**Aim of the exercise:** All lines from the one that contains "providers seamlessly and intelligently." to the end of the data must be retyped exactly. Pictures are not retyped.

**Input:**

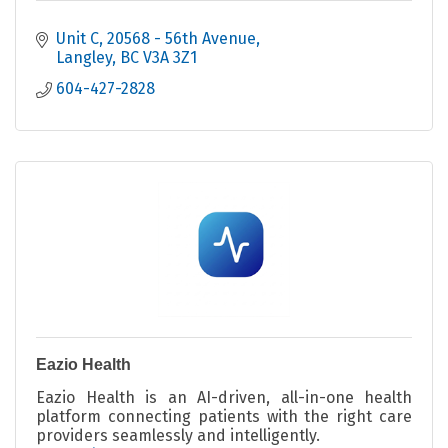
Unit C, 20568 - 56th Avenue
Langley
BC
V3A 3Z1
604-427-2828
Eazio Health
Eazio Health is an AI-driven, all-in-one health
platform connecting patients with the right care
providers seamlessly and intelligently.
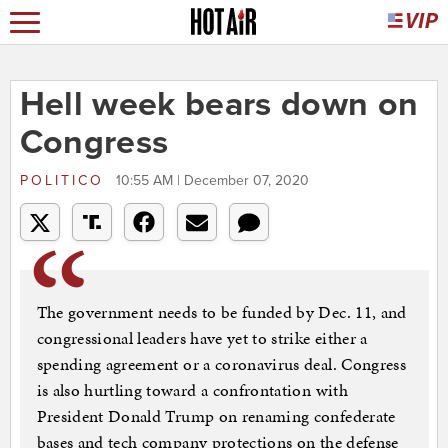
Hell week bears down on
Congress
POLITICO
10:55 AM | December 07, 2020
The government needs to be funded by Dec. 11, and
congressional leaders have yet to strike either a
spending agreement or a coronavirus deal. Congress
is also hurtling toward a confrontation with
President Donald Trump on renaming confederate
bases and tech company protections on the defense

**Solution to the problem:**
providers seamlessly and intelligently.
Hell week bears down on
Congress
POLITICO
10:55 AM | December 07, 2020
The government needs to be funded by Dec. 11, and
congressional leaders have yet to strike either a
spending agreement or a coronavirus deal. Congress
is also hurtling toward a confrontation with
President Donald Trump on renaming confederate
bases and tech company protections on the defense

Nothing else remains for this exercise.